The data is locked securely within the briefcase the entire time it's in transit. While other people on the network might be able to see that data is being shared, only the two users connected through SSH can access it.

Similar processes apply to remote access applications and local & dynamic port forwarding, where data is securely tunneled around a network's firewall. Tunneling allows users to port in to work from home through local port forwarding. Dynamic port forwarding allows access to the Internet through a user's home computer while they are logged into a network that is blocking online access.

SSH Security

SSH is secured with strong authentication and encryption technology. The protocol uses a client-server model where the connection is established when the SSH client connects to the SSH server. Once established, an SSH client-server connection encrypts and transmits data according to the parameters established during setup.

SSH Encryption

The SSH client uses public key cryptography to verify the SSH server's identity. Then, the SSH protocol secures the exchanged data by using secure symmetric encryption (often AES encryption) and “hashing algorithms."

SSH Authentication

There are several ways to authenticate users. The most common methods involve passwords and public key authentication.

Public key authentication uses a cryptographic key pair composed of a public key and a private key. The public SSH key is configured on an SSH server to authenticate access and allow access to users who have a copy of the private SSH key.

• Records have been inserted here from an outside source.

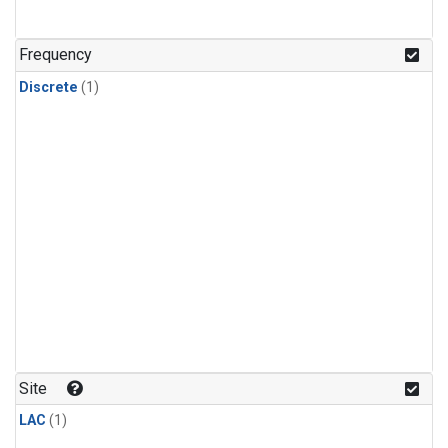
Frequency
Discrete
(1)
Site
LAC
(1)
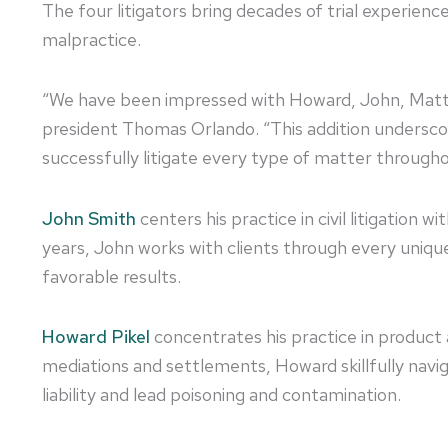
The four litigators bring decades of trial experie
malpractice.
“We have been impressed with Howard, John, Matt an
president Thomas Orlando. “This addition undersco
successfully litigate every type of matter throughou
John Smith
centers his practice in civil litigation 
years, John works with clients through every unique
favorable results.
Howard Pikel
concentrates his practice in product a
mediations and settlements, Howard skillfully naviga
liability and lead poisoning and contamination.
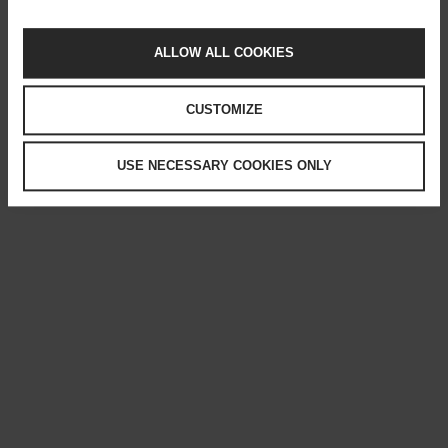
ALLOW ALL COOKIES
CUSTOMIZE
USE NECESSARY COOKIES ONLY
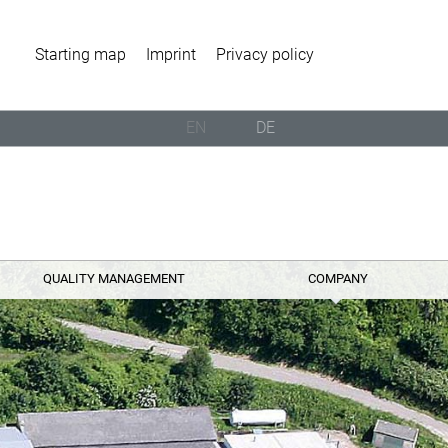
Starting map
Imprint
Privacy policy
EN
DE
QUALITY MANAGEMENT
COMPANY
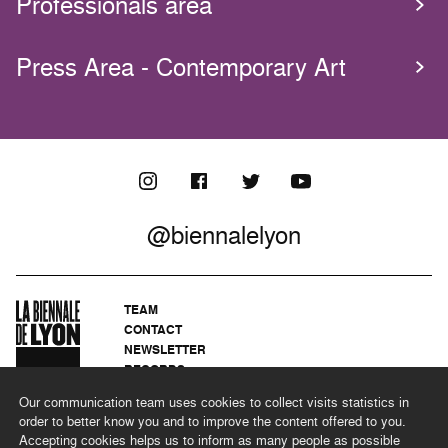
Professionals area
Press Area - Contemporary Art
@biennalelyon
TEAM
CONTACT
NEWSLETTER
RECORDS
PRIVACY POLICY
Our communication team uses cookies to collect visits statistics in
LEGAL NOTICES
order to better know you and to improve the content offered to you.
CSR PROGRAMME
Accepting cookies helps us to inform as many people as possible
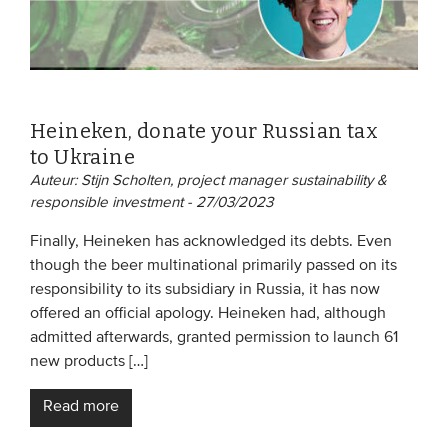
Heineken, donate your Russian tax
to Ukraine
Auteur: Stijn Scholten, project manager sustainability &
responsible investment - 27/03/2023
Finally, Heineken has acknowledged its debts. Even
though the beer multinational primarily passed on its
responsibility to its subsidiary in Russia, it has now
offered an official apology. Heineken had, although
admitted afterwards, granted permission to launch 61
new products […]
Read more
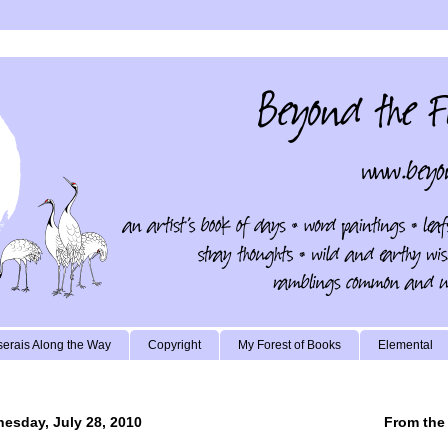
erais Along the Way
Copyright
My Forest of Books
Elemental
esday, July 28, 2010
From the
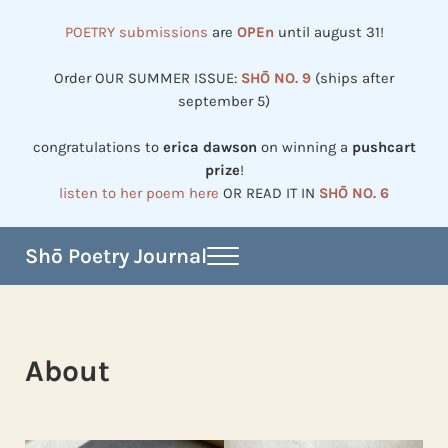
Skip to main content
Skip to header right navigation
Skip to site footer
POETRY submissions
are
OPEn
until august 31!
Order OUR SUMMER ISSUE:
SHŌ NO. 9
(ships after
september 5)
congratulations to
erica dawson
on winning a
pushcart
prize
!
listen to her poem here
OR READ IT IN
SHŌ NO. 6
Shō Poetry Journal
Menu
Established in 2002, revived in 2023
About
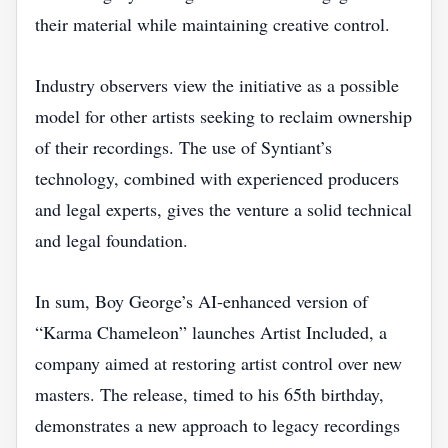
their material while maintaining creative control.
Industry observers view the initiative as a possible
model for other artists seeking to reclaim ownership
of their recordings. The use of Syntiant’s
technology, combined with experienced producers
and legal experts, gives the venture a solid technical
and legal foundation.
In sum, Boy George’s AI‑enhanced version of
“Karma Chameleon” launches Artist Included, a
company aimed at restoring artist control over new
masters. The release, timed to his 65th birthday,
demonstrates a new approach to legacy recordings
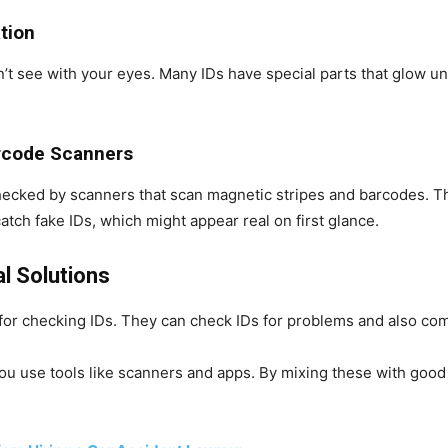
ation
n’t see with your eyes. Many IDs have special parts that glow un
arcode Scanners
 checked by scanners that scan magnetic stripes and barcodes. T
catch fake IDs, which might appear real on first glance.
al Solutions
s for checking IDs. They can check IDs for problems and also co
u use tools like scanners and apps. By mixing these with good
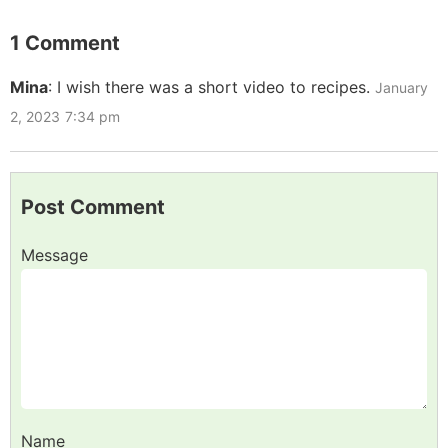
1 Comment
Mina
:
I wish there was a short video to recipes.
January
2, 2023
7:34 pm
Post Comment
Message
Name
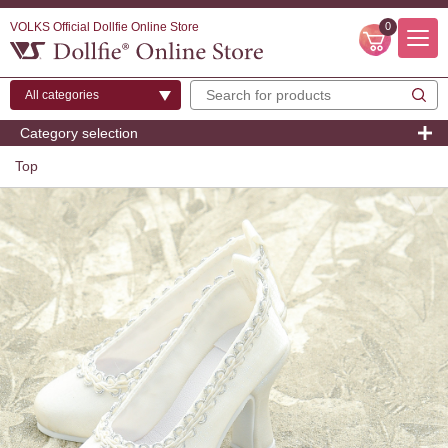
VOLKS Official Dollfie Online Store
0
Category selection
Top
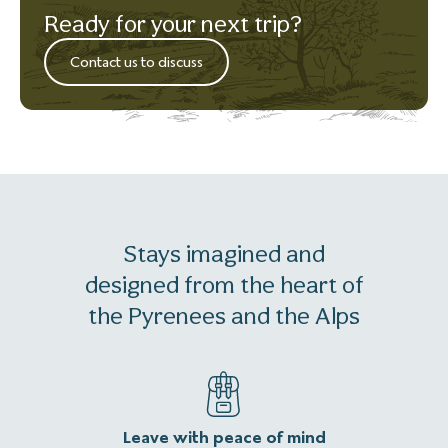
Ready for your next trip?
Contact us to discuss
Stays imagined and
designed from the heart of
the Pyrenees and the Alps
Leave with peace of mind
An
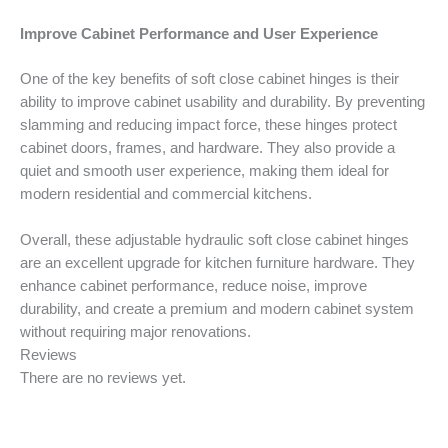
Improve Cabinet Performance and User Experience
One of the key benefits of soft close cabinet hinges is their
ability to improve cabinet usability and durability. By preventing
slamming and reducing impact force, these hinges protect
cabinet doors, frames, and hardware. They also provide a
quiet and smooth user experience, making them ideal for
modern residential and commercial kitchens.
Overall, these adjustable hydraulic soft close cabinet hinges
are an excellent upgrade for kitchen furniture hardware. They
enhance cabinet performance, reduce noise, improve
durability, and create a premium and modern cabinet system
without requiring major renovations.
Reviews
There are no reviews yet.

This key-based authentication process is commonly found in automated systems and often used to integrate applications. Many organizations create a large number of SSH keys that must be carefully tracked.

The SSH protocol generates keys with symmetric encryption, commonly using the Advanced Encryption Standard (AES). The SSH protocol also uses Standard Hash Algorithms (SHA) to protect transmissions.

SSH Precautions: Terminate Old Keys

Although cumbersome, it's essential to manage and protect an organization's SSH keys.

SSH keys should be protected at least as well as user passwords are protected. Like passwords, SSH keys should be updated and terminated on a regular schedule and whenever an employee leaves a role.

In fact, an estimated 90 percent of SSH keys are unused but still active. These unused keys are vulnerable to outside access if they are not adequately managed or terminated.